Crude oil prices have been on a tumultuous ride for the past month, but is the worst behind us?
We first learned of the Omicron variant in South Africa on Thanksgiving Day, and when financial markets re-opened on black Friday, the oil patch was terrified. As you can see in the chart above, WTI crude oil plunged $10/barrel in one day as the world wasn’t ready for a highly transmittable variant. As we began to trade through the month of December, let’s review the technical price action and combine it with fundamental analysis to anticipate where we might go from here.
In the first week of December, we started to see a bit of a relief rally as the market was extremely oversold. Moving into the second and third week of the month, you will notice that WTI was hugging and trading around the $71.39/barrel level – this was a 50% Fibonacci retracement level from crude’s peak to trough in the selling period that took place after the discovery of Omicron. What is a Fibonacci retracement you ask? It is a mathematical relationship of ratios from low support levels and high resistance levels in order to provide retracement levels of a price movement. Basically it plots where the price can go to fill in the gaps of big moves.
Crude hung around that level until we got some clarity from the Federal Reserve (FED) decision which occurred on Wednesday December 15th. The FED decided to speed up its tapering of bond purchases and forecasts three interest rate hikes in 2022. Basically, it is going to start buying less bonds and subsequently put less liquidity in the market and then raise interest rates by 0.75% by the end of next year. Once the market digested this by December 17th and rotated portfolios around, the tech-heavy NASDAQ stock index with very high valuations started selling off. It sold off because higher interest rates make it more expensive for these companies to grow. These companies do not particularly have earnings and thus fund managers do not want to invest as much there when interest rates rise. This drawdown had a spillover into the oil market as managers were selling everything contributing to oil’s decline.
Now let’s transition to where we are today. The Department of Energy (DOE) reported that crude inventories, (excluding the strategic petroleum reserve release – which is baked into the market already) drew 4.7 million barrels, gasoline built 5.5 million barrels, distillate built 0.4 million barrels, and oil production declined by 100,000 barrels per day to 11.6 million barrels per day. Despite the large gasoline build (which is not surprising as we get into mid-December and many people have decided to work from home to stave off Omicron before the holidays), this is a neutral to bullish report. Speaking of Omicron, we are getting more reports that this variant is not as severe as Delta but has a higher transmission rate. Fully vaccinated people are still getting it but the symptoms are primarily mild. Dr. Hugh Cassiere, director of critical care services for Sandra Atlas Bass Heart Hospital at the North Shore University Hospital on Long Island, New York hinted that this variant appears to be more like bronchitis and not pneumonia. “Usually patients with acute bronchitis tend not to be short of breath. They tend to cough and produce sputum. Patients with pneumonia tend to be short of breath and feel more fatigued than bronchitis in general.” Therefore, the absence of being short of breath leading to lung issues which we see with the Delta variant, may have traders looking past this variant a bit now.

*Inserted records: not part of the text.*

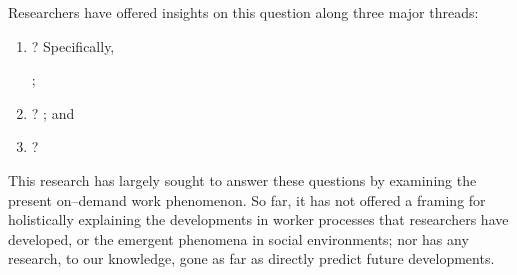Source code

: \documentclass[trackingWork]{subfiles}
\begin{document}
Researchers have offered insights on this question along three major threads:
\begin{enumerate}
  \item {}?
        Specifically,
        \cite{foundry,suzukiAtelier,KimStoria,yuanAlmost,YuEncouragingOutside,
              Nebeling:2016:WCW:2858036.2858169,
              Hahn:2016:KAB:2858036.2858364};
  \item {}?
        \cite{embracingErrorKrishna,bernsteinSoylent,sensitiveTasks,
              LykourentzouPersonalityMatters,KucherbaevReLauncher,
              Law:2016:CKC:2858036.2858144,Cai:2016:CRI:2858036.2858237,
              Chang:2016:ACC:2858036.2858411,Newell:2016:OMA:2858036.2858490}; and%
  \item {}?
        \cite{turkopticon,storiesIraniSilberman,dynamo,crowdcollab,
              whyWouldAnyoneBrewer,takingAHITMcInnis}
\end{enumerate}
This research has largely sought to answer these questions by examining the present on--demand work phenomenon.
So far, it has not offered a framing for holistically explaining
the developments in worker processes that researchers have developed, or
the emergent phenomena in social environments;
nor has any research, to our knowledge,
gone as far as directly predict future developments.
\end{document}
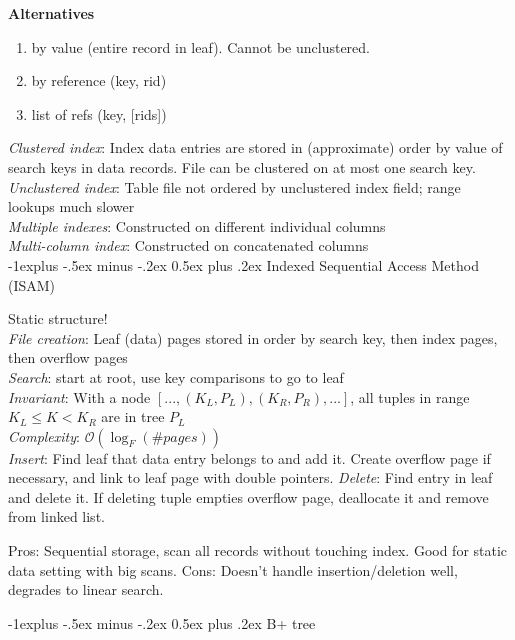 \documentclass[10pt,landscape]{article}
\makeatletter
\renewcommand{\subsection}{\@startsection{subsection}{2}{0mm}%
                                {-1explus -.5ex minus -.2ex}%
                                {0.5ex plus .2ex}%
                                {\normalfont\normalsize\bfseries}}
\makeatother
\begin{document}
\begin{multicols}{3}
\textbf{Alternatives}

\begin{enumerate}
  \item by value (entire record in leaf). Cannot be unclustered.
  \item by reference (key, rid)
  \item list of refs (key, [rids])
\end{enumerate}

\textit{Clustered index}: Index data entries are stored in (approximate) order by value of search keys in data records. File can be clustered on at most one search key. \\
\textit{Unclustered index}: Table file not ordered by unclustered index field; range lookups much slower \\
\textit{Multiple indexes}: Constructed on different individual columns \\
\textit{Multi-column index}: Constructed on concatenated columns \\


\subsection{Indexed Sequential Access Method (ISAM)}

Static structure! \\
\textit{File creation}: Leaf (data) pages stored in order by search key, then index pages, then overflow pages \\
\textit{Search}: start at root, use key comparisons to go to leaf \\
\textit{Invariant}: With a node $[..., (K_L, P_L), (K_R, P_R), ...]$, all tuples in range $K_L \le K < K_R$ are in tree $P_L$ \\
\textit{Complexity}: $\mathcal{O}(\log_F(\# pages))$ \\
\textit{Insert}: Find leaf that data entry belongs to and add it. Create overflow page if necessary, and link to leaf page with double pointers.
\textit{Delete}: Find entry in leaf and delete it. If deleting tuple empties overflow page, deallocate it and remove from linked list.

Pros: Sequential storage, scan all records without touching index. Good for static data setting with big scans. Cons: Doesn't handle insertion/deletion well, degrades to linear search.

\subsection{B+ tree}


\end{multicols}
\end{document}
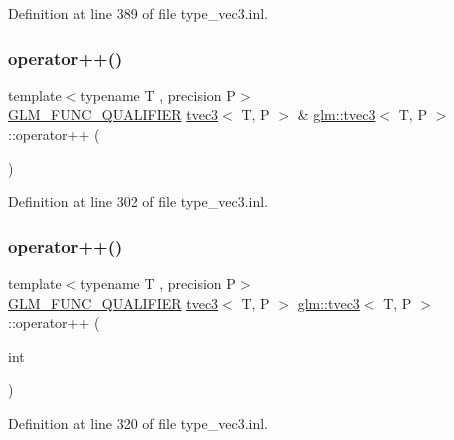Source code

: Definition at line 389 of file type\+\_\+vec3.\+inl.

\mbox{\label{structglm_1_1tvec3_ac7d121d0cd2f4f53227be86b4c08289f}} 
\subsubsection{\texorpdfstring{operator++()}{operator++()}\hspace{0.1cm}{\footnotesize\ttfamily [1/2]}}
{\footnotesize\ttfamily template$<$typename T , precision P$>$ \\
\mbox{\hyperlink{setup_8hpp_a33fdea6f91c5f834105f7415e2a64407}{G\+L\+M\+\_\+\+F\+U\+N\+C\+\_\+\+Q\+U\+A\+L\+I\+F\+I\+ER}} \mbox{\hyperlink{structglm_1_1tvec3}{tvec3}}$<$ T, P $>$ \& \mbox{\hyperlink{structglm_1_1tvec3}{glm\+::tvec3}}$<$ T, P $>$\+::operator++ (\begin{DoxyParamCaption}{ }\end{DoxyParamCaption})}



Definition at line 302 of file type\+\_\+vec3.\+inl.

\mbox{\label{structglm_1_1tvec3_ab316ac7b6ea57d038e304dc43b9f3490}} 
\subsubsection{\texorpdfstring{operator++()}{operator++()}\hspace{0.1cm}{\footnotesize\ttfamily [2/2]}}
{\footnotesize\ttfamily template$<$typename T , precision P$>$ \\
\mbox{\hyperlink{setup_8hpp_a33fdea6f91c5f834105f7415e2a64407}{G\+L\+M\+\_\+\+F\+U\+N\+C\+\_\+\+Q\+U\+A\+L\+I\+F\+I\+ER}} \mbox{\hyperlink{structglm_1_1tvec3}{tvec3}}$<$ T, P $>$ \mbox{\hyperlink{structglm_1_1tvec3}{glm\+::tvec3}}$<$ T, P $>$\+::operator++ (\begin{DoxyParamCaption}\item[{int}]{ }\end{DoxyParamCaption})}



Definition at line 320 of file type\+\_\+vec3.\+inl.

With all that being said, let’s go back to the chart. At writing, WTI is trading $71.80/barrel. You can see that is above the $71.39/barrel retracement line we mentioned earlier. Also, it is trading above the $71.38/barrel moving average. If we have closes today and tomorrow above those levels, it is possible that oil has seen its temporary lows for the time being, putting that $78/barrel number back into the picture as we head into 2022.